Brazil's Indians Reclaim Land, Citing Promises, Using Force
It was once the cattle farm of a former congressman, but now his stately house in the western Brazilian state of Mato Grosso do Sul is a burned-out shell. Thatch huts are being built in the shade of flowering palm trees. Once the purview of one farmer's family, it now is occupied by dozens of indigenous ones.
Indian activists say this is just the beginning.
This bucolic spot — called the Buriti farm — is now the unlikely epicenter of tensions erupting the length and breadth of rural Brazil. The indigenous tribes of this vast country are seeking the land rights they say they've historically been denied.
Alberto, a 46-year-old teacher, is a member of the Terena Indian tribe, which lays claim to around 17,000 hectares here. The tribe's reservation now is only 2,000 hectares, too small, Alberto says, for the community.

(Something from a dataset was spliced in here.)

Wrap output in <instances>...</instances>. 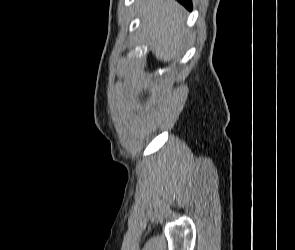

It's a fight that in this farm alone has already cost one tribesman his life this month — shot by police who were trying to evict them. Other indigenous groups have moved to block large infrastructure projects like the Belo Monte Dam.
Alberto says there's more coordination and unity among the many disparate tribes over securing access to and protecting infringement on their historic lands.
"I'm in favor of progress, but not at the cost of our cultural history, our survival as a people," he says. "The name of our tribe is the Terena because the Earth is our mother."
Whose Land?
Since the Portuguese conquest centuries ago, Brazil's indigenous population has been subjected to slavery, genocide, murder, land theft and discrimination.
Brazil's most recent Constitution, written in 1988, was meant to redress some of those ills, returning historic lands to the tribes. It gave a deadline: Within five years, all Indian lands should be demarcated and registered. It's now 20 years past that deadline, and the process is still incomplete.
While the government has dithered, many native Brazilians have taken matters into their own hands, taking over land that is owned by large-scale farmers.
It's a warm afternoon and a group of men in cowboy hats and pressed jeans is handing out fliers by the roadside in the rural town of Sidrolandia, just near the former congressman's occupied farm.